◆ DATA RECORDS ◆
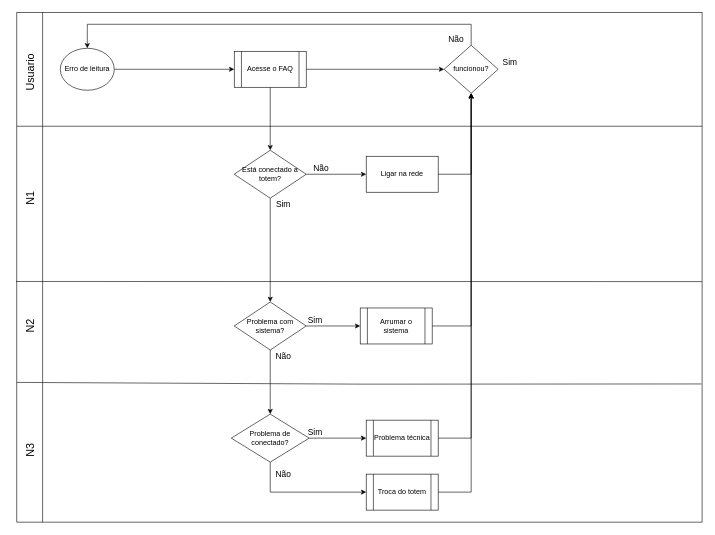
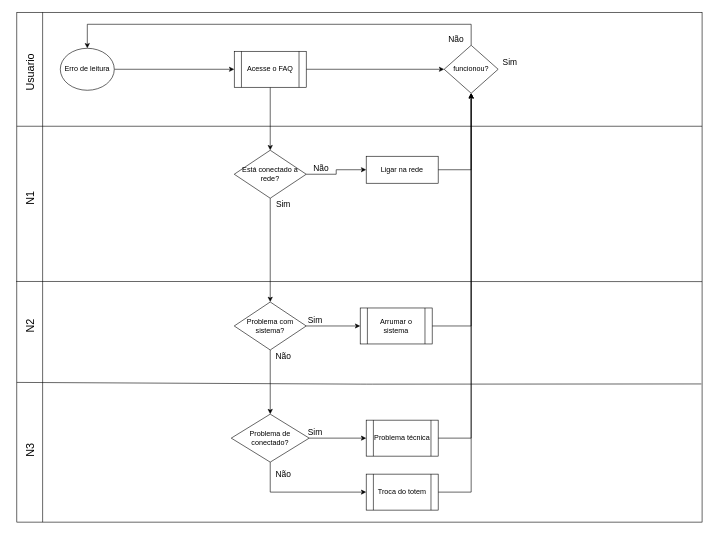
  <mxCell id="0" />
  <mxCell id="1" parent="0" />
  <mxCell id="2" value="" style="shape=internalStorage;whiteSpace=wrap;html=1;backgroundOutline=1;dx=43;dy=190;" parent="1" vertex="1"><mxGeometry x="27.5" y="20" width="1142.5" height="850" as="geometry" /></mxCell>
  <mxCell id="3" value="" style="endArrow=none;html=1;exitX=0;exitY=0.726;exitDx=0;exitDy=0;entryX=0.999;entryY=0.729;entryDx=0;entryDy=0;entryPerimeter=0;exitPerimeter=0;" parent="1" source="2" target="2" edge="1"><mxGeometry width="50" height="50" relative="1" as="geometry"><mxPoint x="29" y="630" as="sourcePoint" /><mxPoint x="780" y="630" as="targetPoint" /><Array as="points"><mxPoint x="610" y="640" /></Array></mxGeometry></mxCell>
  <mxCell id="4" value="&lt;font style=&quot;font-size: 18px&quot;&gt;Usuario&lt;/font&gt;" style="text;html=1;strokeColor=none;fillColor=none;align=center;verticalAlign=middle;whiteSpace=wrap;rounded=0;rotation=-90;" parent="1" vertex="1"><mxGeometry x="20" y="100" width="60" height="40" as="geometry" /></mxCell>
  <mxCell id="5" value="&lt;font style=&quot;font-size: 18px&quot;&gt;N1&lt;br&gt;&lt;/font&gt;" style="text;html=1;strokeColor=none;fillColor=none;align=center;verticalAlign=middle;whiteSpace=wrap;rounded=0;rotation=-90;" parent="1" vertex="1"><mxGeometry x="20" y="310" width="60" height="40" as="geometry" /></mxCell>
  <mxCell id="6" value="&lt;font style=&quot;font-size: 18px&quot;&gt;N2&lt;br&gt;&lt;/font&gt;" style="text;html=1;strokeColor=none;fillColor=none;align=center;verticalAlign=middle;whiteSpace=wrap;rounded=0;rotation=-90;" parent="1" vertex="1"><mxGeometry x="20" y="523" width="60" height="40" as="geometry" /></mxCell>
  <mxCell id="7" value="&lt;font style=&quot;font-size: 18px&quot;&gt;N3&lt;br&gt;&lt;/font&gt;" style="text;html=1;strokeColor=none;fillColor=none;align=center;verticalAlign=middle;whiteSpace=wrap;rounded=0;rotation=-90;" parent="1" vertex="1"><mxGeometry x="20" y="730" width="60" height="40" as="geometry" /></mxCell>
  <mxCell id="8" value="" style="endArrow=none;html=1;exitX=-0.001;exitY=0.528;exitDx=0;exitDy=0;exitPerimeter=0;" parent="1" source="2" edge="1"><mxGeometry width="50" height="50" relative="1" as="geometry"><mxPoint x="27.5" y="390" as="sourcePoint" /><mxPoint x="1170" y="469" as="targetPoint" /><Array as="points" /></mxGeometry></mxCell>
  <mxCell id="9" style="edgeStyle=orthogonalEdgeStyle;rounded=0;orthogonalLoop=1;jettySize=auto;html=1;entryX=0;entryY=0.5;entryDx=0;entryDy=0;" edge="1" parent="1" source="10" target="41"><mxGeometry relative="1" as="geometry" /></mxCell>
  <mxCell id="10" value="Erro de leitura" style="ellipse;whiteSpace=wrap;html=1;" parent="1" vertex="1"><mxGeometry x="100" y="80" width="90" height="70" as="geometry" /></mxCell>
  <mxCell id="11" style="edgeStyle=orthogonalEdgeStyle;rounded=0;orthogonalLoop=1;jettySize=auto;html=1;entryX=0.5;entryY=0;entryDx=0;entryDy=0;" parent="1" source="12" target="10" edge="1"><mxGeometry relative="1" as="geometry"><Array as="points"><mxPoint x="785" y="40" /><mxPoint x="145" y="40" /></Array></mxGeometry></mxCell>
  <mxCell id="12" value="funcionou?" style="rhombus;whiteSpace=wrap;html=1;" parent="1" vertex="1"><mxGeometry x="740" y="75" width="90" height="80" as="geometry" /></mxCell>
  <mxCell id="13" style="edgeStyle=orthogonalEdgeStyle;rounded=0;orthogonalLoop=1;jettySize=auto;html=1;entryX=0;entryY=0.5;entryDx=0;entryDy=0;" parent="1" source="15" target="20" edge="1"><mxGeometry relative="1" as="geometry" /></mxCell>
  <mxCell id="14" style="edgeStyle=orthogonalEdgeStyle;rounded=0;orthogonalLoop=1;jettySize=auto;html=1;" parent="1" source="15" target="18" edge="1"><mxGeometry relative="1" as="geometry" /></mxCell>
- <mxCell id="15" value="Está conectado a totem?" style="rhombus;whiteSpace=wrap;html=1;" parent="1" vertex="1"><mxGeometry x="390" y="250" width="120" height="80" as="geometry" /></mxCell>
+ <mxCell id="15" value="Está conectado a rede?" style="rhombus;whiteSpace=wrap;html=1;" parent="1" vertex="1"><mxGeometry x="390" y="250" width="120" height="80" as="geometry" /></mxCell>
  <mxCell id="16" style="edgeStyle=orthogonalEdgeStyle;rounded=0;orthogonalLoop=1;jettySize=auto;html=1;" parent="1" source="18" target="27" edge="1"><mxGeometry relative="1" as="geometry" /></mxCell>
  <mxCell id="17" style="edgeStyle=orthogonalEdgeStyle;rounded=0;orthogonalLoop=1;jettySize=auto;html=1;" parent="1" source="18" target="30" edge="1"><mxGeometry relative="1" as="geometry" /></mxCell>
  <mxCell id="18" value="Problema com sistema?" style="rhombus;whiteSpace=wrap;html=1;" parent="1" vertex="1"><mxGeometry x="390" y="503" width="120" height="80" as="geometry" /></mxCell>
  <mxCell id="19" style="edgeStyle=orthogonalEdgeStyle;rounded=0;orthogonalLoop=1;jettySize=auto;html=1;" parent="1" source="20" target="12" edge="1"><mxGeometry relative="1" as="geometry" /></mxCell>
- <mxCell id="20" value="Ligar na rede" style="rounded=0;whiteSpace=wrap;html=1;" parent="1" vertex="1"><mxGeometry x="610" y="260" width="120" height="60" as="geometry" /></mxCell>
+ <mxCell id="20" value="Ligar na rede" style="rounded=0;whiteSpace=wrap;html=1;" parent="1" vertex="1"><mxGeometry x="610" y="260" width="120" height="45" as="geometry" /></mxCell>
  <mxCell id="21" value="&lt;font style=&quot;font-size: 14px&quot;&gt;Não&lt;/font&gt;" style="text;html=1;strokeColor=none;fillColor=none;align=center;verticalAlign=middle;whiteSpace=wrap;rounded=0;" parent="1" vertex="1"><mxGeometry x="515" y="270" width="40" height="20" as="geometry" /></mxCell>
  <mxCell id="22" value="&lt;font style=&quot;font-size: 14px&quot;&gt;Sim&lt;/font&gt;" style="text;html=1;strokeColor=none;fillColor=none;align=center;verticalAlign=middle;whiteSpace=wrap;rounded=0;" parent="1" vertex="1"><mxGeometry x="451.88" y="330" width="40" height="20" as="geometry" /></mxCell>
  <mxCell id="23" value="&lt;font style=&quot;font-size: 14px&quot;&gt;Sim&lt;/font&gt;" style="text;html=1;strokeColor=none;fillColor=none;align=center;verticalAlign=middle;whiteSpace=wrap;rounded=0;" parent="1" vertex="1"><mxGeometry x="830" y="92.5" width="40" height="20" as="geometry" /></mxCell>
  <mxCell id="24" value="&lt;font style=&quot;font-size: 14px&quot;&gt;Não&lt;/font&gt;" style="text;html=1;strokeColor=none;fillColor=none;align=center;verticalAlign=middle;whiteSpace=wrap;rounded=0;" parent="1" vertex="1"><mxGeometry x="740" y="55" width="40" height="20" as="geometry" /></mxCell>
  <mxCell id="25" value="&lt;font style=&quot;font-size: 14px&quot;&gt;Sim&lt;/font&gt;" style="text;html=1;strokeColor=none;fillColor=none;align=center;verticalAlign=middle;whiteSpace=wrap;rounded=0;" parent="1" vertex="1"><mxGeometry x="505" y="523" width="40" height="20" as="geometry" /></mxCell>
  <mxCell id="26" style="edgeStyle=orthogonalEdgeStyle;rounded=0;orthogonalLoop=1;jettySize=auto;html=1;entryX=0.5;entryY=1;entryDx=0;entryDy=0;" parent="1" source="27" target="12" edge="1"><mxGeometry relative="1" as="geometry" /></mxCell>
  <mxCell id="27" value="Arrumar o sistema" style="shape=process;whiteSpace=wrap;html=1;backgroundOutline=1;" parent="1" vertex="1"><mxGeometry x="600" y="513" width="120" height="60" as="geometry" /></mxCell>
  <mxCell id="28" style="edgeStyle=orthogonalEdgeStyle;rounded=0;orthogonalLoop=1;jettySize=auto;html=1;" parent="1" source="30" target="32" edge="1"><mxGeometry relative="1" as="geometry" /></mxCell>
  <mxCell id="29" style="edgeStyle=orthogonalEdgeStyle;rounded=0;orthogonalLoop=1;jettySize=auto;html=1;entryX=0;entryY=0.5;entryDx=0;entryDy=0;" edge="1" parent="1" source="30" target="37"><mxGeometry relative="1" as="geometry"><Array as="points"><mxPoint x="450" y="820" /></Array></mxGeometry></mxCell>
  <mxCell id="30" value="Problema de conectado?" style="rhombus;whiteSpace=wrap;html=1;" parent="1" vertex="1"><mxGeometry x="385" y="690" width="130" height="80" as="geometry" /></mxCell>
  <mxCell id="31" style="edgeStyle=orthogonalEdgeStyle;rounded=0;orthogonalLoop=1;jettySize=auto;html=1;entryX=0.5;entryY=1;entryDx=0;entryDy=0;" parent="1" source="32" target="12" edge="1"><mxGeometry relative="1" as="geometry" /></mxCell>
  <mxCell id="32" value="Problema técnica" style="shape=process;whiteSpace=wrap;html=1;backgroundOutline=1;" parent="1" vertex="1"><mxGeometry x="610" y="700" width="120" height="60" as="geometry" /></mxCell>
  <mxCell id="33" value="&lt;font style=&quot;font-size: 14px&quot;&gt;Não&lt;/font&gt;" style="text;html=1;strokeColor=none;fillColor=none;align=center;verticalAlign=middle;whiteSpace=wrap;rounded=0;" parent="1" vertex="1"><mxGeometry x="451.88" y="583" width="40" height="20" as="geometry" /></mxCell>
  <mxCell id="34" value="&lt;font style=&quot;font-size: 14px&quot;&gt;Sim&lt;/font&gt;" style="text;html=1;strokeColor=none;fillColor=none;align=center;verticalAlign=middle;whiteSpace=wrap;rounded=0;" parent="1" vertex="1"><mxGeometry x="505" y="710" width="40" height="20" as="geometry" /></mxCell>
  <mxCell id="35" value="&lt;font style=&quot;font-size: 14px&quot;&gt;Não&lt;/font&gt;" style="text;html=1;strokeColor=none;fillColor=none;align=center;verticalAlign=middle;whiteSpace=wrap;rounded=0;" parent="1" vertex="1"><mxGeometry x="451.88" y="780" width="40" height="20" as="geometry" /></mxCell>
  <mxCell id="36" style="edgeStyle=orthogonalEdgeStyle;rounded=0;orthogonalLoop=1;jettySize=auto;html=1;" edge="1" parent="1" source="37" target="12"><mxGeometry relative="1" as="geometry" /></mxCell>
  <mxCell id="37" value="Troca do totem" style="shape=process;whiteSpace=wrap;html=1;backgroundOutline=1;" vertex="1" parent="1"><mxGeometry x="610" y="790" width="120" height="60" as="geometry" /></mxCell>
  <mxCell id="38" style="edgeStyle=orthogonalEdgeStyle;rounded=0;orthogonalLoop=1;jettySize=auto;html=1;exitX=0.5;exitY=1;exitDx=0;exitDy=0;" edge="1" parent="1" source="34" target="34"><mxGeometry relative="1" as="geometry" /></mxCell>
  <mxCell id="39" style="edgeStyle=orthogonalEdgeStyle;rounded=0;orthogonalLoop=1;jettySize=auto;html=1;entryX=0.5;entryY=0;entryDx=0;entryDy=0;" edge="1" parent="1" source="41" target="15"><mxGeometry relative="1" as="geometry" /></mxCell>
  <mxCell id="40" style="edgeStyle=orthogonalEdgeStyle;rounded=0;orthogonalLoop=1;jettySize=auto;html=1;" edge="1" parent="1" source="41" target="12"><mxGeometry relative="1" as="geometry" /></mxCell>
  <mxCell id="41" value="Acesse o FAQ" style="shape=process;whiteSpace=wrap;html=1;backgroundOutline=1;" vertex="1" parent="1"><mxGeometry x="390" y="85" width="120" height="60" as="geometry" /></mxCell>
* * *
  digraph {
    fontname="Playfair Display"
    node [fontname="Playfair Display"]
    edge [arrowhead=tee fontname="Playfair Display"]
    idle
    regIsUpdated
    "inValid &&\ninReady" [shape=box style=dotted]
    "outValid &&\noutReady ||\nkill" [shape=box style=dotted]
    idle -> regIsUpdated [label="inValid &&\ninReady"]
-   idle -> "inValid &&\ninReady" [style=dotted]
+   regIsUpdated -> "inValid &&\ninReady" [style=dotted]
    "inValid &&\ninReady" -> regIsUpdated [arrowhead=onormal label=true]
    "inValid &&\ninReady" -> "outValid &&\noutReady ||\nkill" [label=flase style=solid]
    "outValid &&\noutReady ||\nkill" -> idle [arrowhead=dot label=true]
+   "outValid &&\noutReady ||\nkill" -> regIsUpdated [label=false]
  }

◆ WORK REQUIRED ◆
Return each line above that contains the string "outValid".

◆ PROBLEM SOLUTION ◆
    "outValid &&\noutReady ||\nkill" [shape=box style=dotted]
    "inValid &&\ninReady" -> "outValid &&\noutReady ||\nkill" [label=flase style=solid]
    "outValid &&\noutReady ||\nkill" -> idle [arrowhead=dot label=true]
+   "outValid &&\noutReady ||\nkill" -> regIsUpdated [label=false]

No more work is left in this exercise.